#### EXERCISE:
Lines with "signed": state how many there are in the records below, and nothing else.

#### TASK DATA:

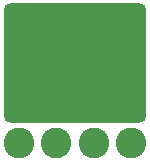
<source format=gts>
%TF.GenerationSoftware,KiCad,Pcbnew,6.0.1*%
%TF.CreationDate,2022-01-28T00:01:39+08:00*%
%TF.ProjectId,chip-carrier,63686970-2d63-4617-9272-6965722e6b69,v02*%
%TF.SameCoordinates,Original*%
%TF.FileFunction,Soldermask,Top*%
%TF.FilePolarity,Negative*%
%FSLAX46Y46*%
G04 Gerber Fmt 4.6, Leading zero omitted, Abs format (unit mm)*
G04 Created by KiCad (PCBNEW 6.0.1) date 2022-01-28 00:01:39*
%MOMM*%
%LPD*%
G01*
G04 APERTURE LIST*
G04 Aperture macros list*
%AMRoundRect*
0 Rectangle with rounded corners*
0 $1 Rounding radius*
0 $2 $3 $4 $5 $6 $7 $8 $9 X,Y pos of 4 corners*
0 Add a 4 corners polygon primitive as box body*
4,1,4,$2,$3,$4,$5,$6,$7,$8,$9,$2,$3,0*
0 Add four circle primitives for the rounded corners*
1,1,$1+$1,$2,$3*
1,1,$1+$1,$4,$5*
1,1,$1+$1,$6,$7*
1,1,$1+$1,$8,$9*
0 Add four rect primitives between the rounded corners*
20,1,$1+$1,$2,$3,$4,$5,0*
20,1,$1+$1,$4,$5,$6,$7,0*
20,1,$1+$1,$6,$7,$8,$9,0*
20,1,$1+$1,$8,$9,$2,$3,0*%
G04 Aperture macros list end*
%ADD10RoundRect,0.550800X-5.500000X-4.500000X5.500000X-4.500000X5.500000X4.500000X-5.500000X4.500000X0*%
%ADD11C,2.601600*%
G04 APERTURE END LIST*
D10*
%TO.C,U1*%
X149800000Y-100400000D03*
%TD*%
D11*
%TO.C,U5*%
X148216667Y-107150000D03*
%TD*%
%TO.C,U3*%
X151383333Y-107150000D03*
%TD*%
%TO.C,U4*%
X145050000Y-107150000D03*
%TD*%
%TO.C,U2*%
X154550000Y-107150000D03*
%TD*%
M02*

</source>
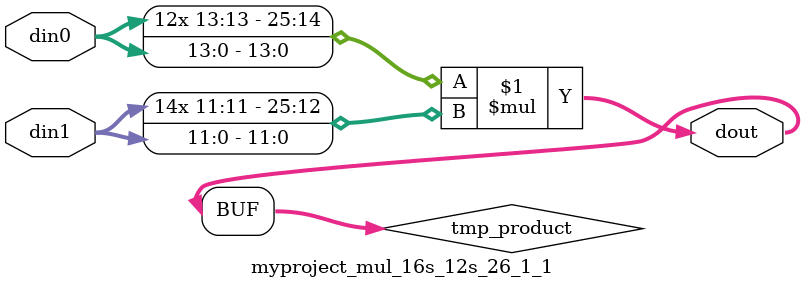
<source format=v>

`timescale 1 ns / 1 ps

 module myproject_mul_16s_12s_26_1_1(din0, din1, dout);
parameter ID = 1;
parameter NUM_STAGE = 0;
parameter din0_WIDTH = 14;
parameter din1_WIDTH = 12;
parameter dout_WIDTH = 26;

input [din0_WIDTH - 1 : 0] din0; 
input [din1_WIDTH - 1 : 0] din1; 
output [dout_WIDTH - 1 : 0] dout;

wire signed [dout_WIDTH - 1 : 0] tmp_product;



























assign tmp_product = $signed(din0) * $signed(din1);








assign dout = tmp_product;





















endmodule

</source>
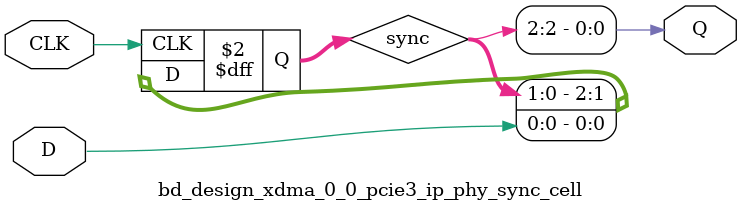
<source format=v>





`timescale 1ps / 1ps



//-------------------------------------------------------------------------------------------------
//  Synchronizer Library Module
//-------------------------------------------------------------------------------------------------
module bd_design_xdma_0_0_pcie3_ip_phy_sync_cell #
(
    parameter integer STAGE = 2
)
(
    //-------------------------------------------------------------------------- 
    //  Input Ports
    //-------------------------------------------------------------------------- 
    input                               CLK,
    input                               D,
    
    //-------------------------------------------------------------------------- 
    //  Output Ports
    //-------------------------------------------------------------------------- 
    output                              Q
);

    //-------------------------------------------------------------------------- 
    //  Synchronized Signals
    //--------------------------------------------------------------------------  
    (* KEEP = "TRUE", ASYNC_REG = "TRUE", SHIFT_EXTRACT = "NO" *) reg [STAGE:0] sync;                                                            



//--------------------------------------------------------------------------------------------------
//  Synchronizier
//--------------------------------------------------------------------------------------------------
always @ (posedge CLK)
begin

    sync <= {sync[(STAGE-1):0], D};
            
end   



//--------------------------------------------------------------------------------------------------
//  Generate Output
//--------------------------------------------------------------------------------------------------
assign Q = sync[STAGE];


endmodule


</source>
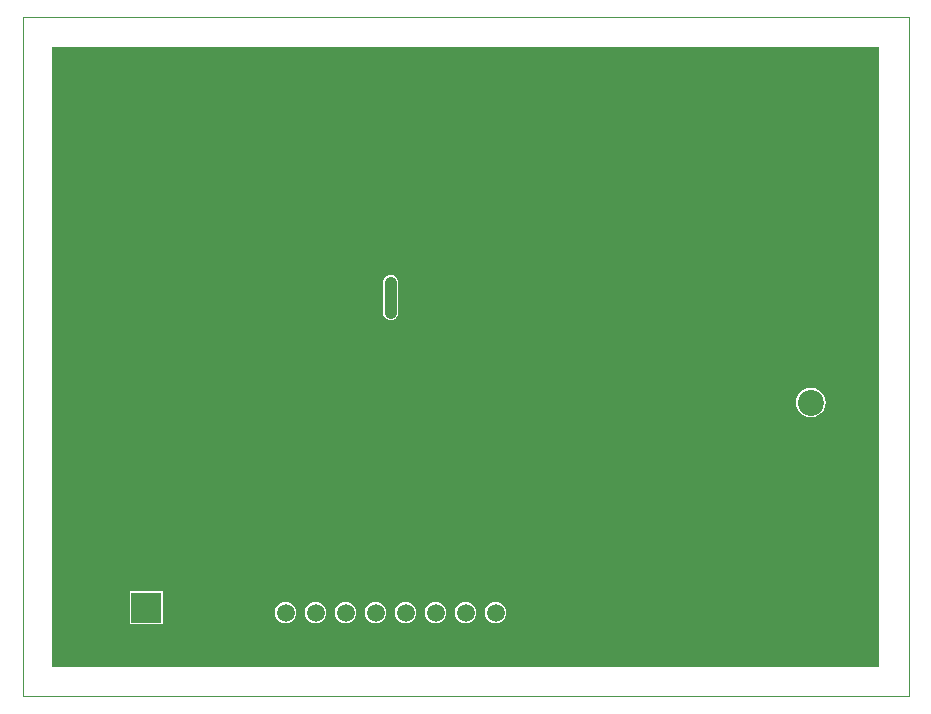
<source format=gbl>
%FSLAX25Y25*%
%MOIN*%
G70*
G01*
G75*
G04 Layer_Physical_Order=2*
G04 Layer_Color=16711680*
%ADD10R,0.05906X0.04921*%
%ADD11R,0.04921X0.05906*%
%ADD12R,0.03740X0.03347*%
%ADD13O,0.01102X0.05906*%
%ADD14O,0.05906X0.01102*%
%ADD15R,0.13583X0.13583*%
%ADD16R,0.02362X0.04134*%
%ADD17C,0.00787*%
%ADD18C,0.01575*%
%ADD19C,0.00394*%
%ADD20C,0.08661*%
%ADD21C,0.05906*%
%ADD22R,0.05906X0.05906*%
%ADD23C,0.19685*%
%ADD24C,0.09843*%
%ADD25R,0.09843X0.09843*%
%ADD26C,0.02756*%
%ADD27C,0.03937*%
G36*
X137795Y-118110D02*
X-137795D01*
Y88583D01*
X137795D01*
Y-118110D01*
D02*
G37*
%LPC*%
G36*
X-40000Y-96418D02*
X-40927Y-96540D01*
X-41791Y-96898D01*
X-42533Y-97467D01*
X-43102Y-98209D01*
X-43460Y-99073D01*
X-43582Y-100000D01*
X-43460Y-100927D01*
X-43102Y-101791D01*
X-42533Y-102533D01*
X-41791Y-103102D01*
X-40927Y-103460D01*
X-40000Y-103582D01*
X-39073Y-103460D01*
X-38209Y-103102D01*
X-37467Y-102533D01*
X-36898Y-101791D01*
X-36540Y-100927D01*
X-36418Y-100000D01*
X-36540Y-99073D01*
X-36898Y-98209D01*
X-37467Y-97467D01*
X-38209Y-96898D01*
X-39073Y-96540D01*
X-40000Y-96418D01*
D02*
G37*
G36*
X-30000D02*
X-30927Y-96540D01*
X-31791Y-96898D01*
X-32533Y-97467D01*
X-33102Y-98209D01*
X-33460Y-99073D01*
X-33582Y-100000D01*
X-33460Y-100927D01*
X-33102Y-101791D01*
X-32533Y-102533D01*
X-31791Y-103102D01*
X-30927Y-103460D01*
X-30000Y-103582D01*
X-29073Y-103460D01*
X-28209Y-103102D01*
X-27467Y-102533D01*
X-26898Y-101791D01*
X-26540Y-100927D01*
X-26418Y-100000D01*
X-26540Y-99073D01*
X-26898Y-98209D01*
X-27467Y-97467D01*
X-28209Y-96898D01*
X-29073Y-96540D01*
X-30000Y-96418D01*
D02*
G37*
G36*
X-50000D02*
X-50927Y-96540D01*
X-51791Y-96898D01*
X-52533Y-97467D01*
X-53102Y-98209D01*
X-53460Y-99073D01*
X-53582Y-100000D01*
X-53460Y-100927D01*
X-53102Y-101791D01*
X-52533Y-102533D01*
X-51791Y-103102D01*
X-50927Y-103460D01*
X-50000Y-103582D01*
X-49073Y-103460D01*
X-48209Y-103102D01*
X-47467Y-102533D01*
X-46898Y-101791D01*
X-46540Y-100927D01*
X-46418Y-100000D01*
X-46540Y-99073D01*
X-46898Y-98209D01*
X-47467Y-97467D01*
X-48209Y-96898D01*
X-49073Y-96540D01*
X-50000Y-96418D01*
D02*
G37*
G36*
X-100937Y-92905D02*
X-111976D01*
Y-103945D01*
X-100937D01*
Y-92905D01*
D02*
G37*
G36*
X-60000Y-96418D02*
X-60927Y-96540D01*
X-61791Y-96898D01*
X-62533Y-97467D01*
X-63102Y-98209D01*
X-63460Y-99073D01*
X-63582Y-100000D01*
X-63460Y-100927D01*
X-63102Y-101791D01*
X-62533Y-102533D01*
X-61791Y-103102D01*
X-60927Y-103460D01*
X-60000Y-103582D01*
X-59073Y-103460D01*
X-58209Y-103102D01*
X-57467Y-102533D01*
X-56898Y-101791D01*
X-56540Y-100927D01*
X-56418Y-100000D01*
X-56540Y-99073D01*
X-56898Y-98209D01*
X-57467Y-97467D01*
X-58209Y-96898D01*
X-59073Y-96540D01*
X-60000Y-96418D01*
D02*
G37*
G36*
X10000D02*
X9073Y-96540D01*
X8209Y-96898D01*
X7467Y-97467D01*
X6898Y-98209D01*
X6540Y-99073D01*
X6418Y-100000D01*
X6540Y-100927D01*
X6898Y-101791D01*
X7467Y-102533D01*
X8209Y-103102D01*
X9073Y-103460D01*
X10000Y-103582D01*
X10927Y-103460D01*
X11791Y-103102D01*
X12533Y-102533D01*
X13102Y-101791D01*
X13460Y-100927D01*
X13582Y-100000D01*
X13460Y-99073D01*
X13102Y-98209D01*
X12533Y-97467D01*
X11791Y-96898D01*
X10927Y-96540D01*
X10000Y-96418D01*
D02*
G37*
G36*
X115000Y-25029D02*
X113714Y-25198D01*
X112514Y-25695D01*
X111485Y-26485D01*
X110695Y-27514D01*
X110198Y-28714D01*
X110029Y-30000D01*
X110198Y-31287D01*
X110695Y-32486D01*
X111485Y-33516D01*
X112514Y-34306D01*
X113714Y-34803D01*
X115000Y-34972D01*
X116287Y-34803D01*
X117486Y-34306D01*
X118516Y-33516D01*
X119306Y-32486D01*
X119803Y-31287D01*
X119972Y-30000D01*
X119803Y-28714D01*
X119306Y-27514D01*
X118516Y-26485D01*
X117486Y-25695D01*
X116287Y-25198D01*
X115000Y-25029D01*
D02*
G37*
G36*
X-25000Y12589D02*
X-25670Y12501D01*
X-26294Y12242D01*
X-26831Y11831D01*
X-27242Y11294D01*
X-27501Y10670D01*
X-27589Y10000D01*
Y0D01*
X-27501Y-670D01*
X-27242Y-1295D01*
X-26831Y-1831D01*
X-26294Y-2242D01*
X-25670Y-2501D01*
X-25000Y-2589D01*
X-24330Y-2501D01*
X-23706Y-2242D01*
X-23169Y-1831D01*
X-22758Y-1295D01*
X-22499Y-670D01*
X-22411Y0D01*
Y10000D01*
X-22499Y10670D01*
X-22758Y11294D01*
X-23169Y11831D01*
X-23706Y12242D01*
X-24330Y12501D01*
X-25000Y12589D01*
D02*
G37*
G36*
X-20000Y-96418D02*
X-20927Y-96540D01*
X-21791Y-96898D01*
X-22533Y-97467D01*
X-23102Y-98209D01*
X-23460Y-99073D01*
X-23582Y-100000D01*
X-23460Y-100927D01*
X-23102Y-101791D01*
X-22533Y-102533D01*
X-21791Y-103102D01*
X-20927Y-103460D01*
X-20000Y-103582D01*
X-19073Y-103460D01*
X-18209Y-103102D01*
X-17467Y-102533D01*
X-16898Y-101791D01*
X-16540Y-100927D01*
X-16418Y-100000D01*
X-16540Y-99073D01*
X-16898Y-98209D01*
X-17467Y-97467D01*
X-18209Y-96898D01*
X-19073Y-96540D01*
X-20000Y-96418D01*
D02*
G37*
G36*
X-10000D02*
X-10927Y-96540D01*
X-11791Y-96898D01*
X-12533Y-97467D01*
X-13102Y-98209D01*
X-13460Y-99073D01*
X-13582Y-100000D01*
X-13460Y-100927D01*
X-13102Y-101791D01*
X-12533Y-102533D01*
X-11791Y-103102D01*
X-10927Y-103460D01*
X-10000Y-103582D01*
X-9073Y-103460D01*
X-8209Y-103102D01*
X-7467Y-102533D01*
X-6898Y-101791D01*
X-6540Y-100927D01*
X-6418Y-100000D01*
X-6540Y-99073D01*
X-6898Y-98209D01*
X-7467Y-97467D01*
X-8209Y-96898D01*
X-9073Y-96540D01*
X-10000Y-96418D01*
D02*
G37*
G36*
X0D02*
X-927Y-96540D01*
X-1791Y-96898D01*
X-2533Y-97467D01*
X-3102Y-98209D01*
X-3460Y-99073D01*
X-3582Y-100000D01*
X-3460Y-100927D01*
X-3102Y-101791D01*
X-2533Y-102533D01*
X-1791Y-103102D01*
X-927Y-103460D01*
X0Y-103582D01*
X927Y-103460D01*
X1791Y-103102D01*
X2533Y-102533D01*
X3102Y-101791D01*
X3460Y-100927D01*
X3582Y-100000D01*
X3460Y-99073D01*
X3102Y-98209D01*
X2533Y-97467D01*
X1791Y-96898D01*
X927Y-96540D01*
X0Y-96418D01*
D02*
G37*
%LPD*%
D19*
X-147638Y-127953D02*
Y98425D01*
X147638D01*
Y-127953D02*
Y98425D01*
X-147638Y-127953D02*
X147638D01*
D20*
X115000Y-30000D02*
D03*
X105000Y-40000D02*
D03*
X125000D02*
D03*
Y-20000D02*
D03*
X105000D02*
D03*
D21*
X10000Y-100000D02*
D03*
X0D02*
D03*
X-10000D02*
D03*
X-20000D02*
D03*
X-30000D02*
D03*
X-40000D02*
D03*
X-50000D02*
D03*
X-60000D02*
D03*
X10000Y-110000D02*
D03*
X0D02*
D03*
X-10000D02*
D03*
X-20000D02*
D03*
X-30000D02*
D03*
X-40000D02*
D03*
X-50000D02*
D03*
D22*
X-60000D02*
D03*
D23*
X127953Y78740D02*
D03*
Y-108268D02*
D03*
X-127953D02*
D03*
Y78740D02*
D03*
D24*
X-86457Y-98425D02*
D03*
D25*
X-106457D02*
D03*
D26*
X-85000Y-50000D02*
D03*
X-95000Y-30000D02*
D03*
X-85000Y-10000D02*
D03*
Y0D02*
D03*
Y10000D02*
D03*
X-15000Y-45000D02*
D03*
X-5000D02*
D03*
X5000D02*
D03*
X15000D02*
D03*
X-25000Y10000D02*
D03*
Y0D02*
D03*
X-45000Y-10000D02*
D03*
Y10000D02*
D03*
Y0D02*
D03*
X-30000Y45000D02*
D03*
X-10000Y75000D02*
D03*
X-20000D02*
D03*
X10000Y45000D02*
D03*
X0D02*
D03*
X20000D02*
D03*
X45000Y-115000D02*
D03*
X35000D02*
D03*
X90000Y-60000D02*
D03*
X50000Y20000D02*
D03*
Y30000D02*
D03*
X70000Y-40000D02*
D03*
X50000Y0D02*
D03*
Y-18000D02*
D03*
Y-10000D02*
D03*
X-17854Y41201D02*
D03*
X-12146Y28878D02*
D03*
X3937Y3937D02*
D03*
Y0D02*
D03*
Y-3937D02*
D03*
X0D02*
D03*
X-3937D02*
D03*
Y0D02*
D03*
Y3937D02*
D03*
X0D02*
D03*
X0Y-0D02*
D03*
X15000Y-70000D02*
D03*
D27*
X-25000Y0D02*
Y10000D01*
M02*

</source>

#### SOLVED PROBLEM:
2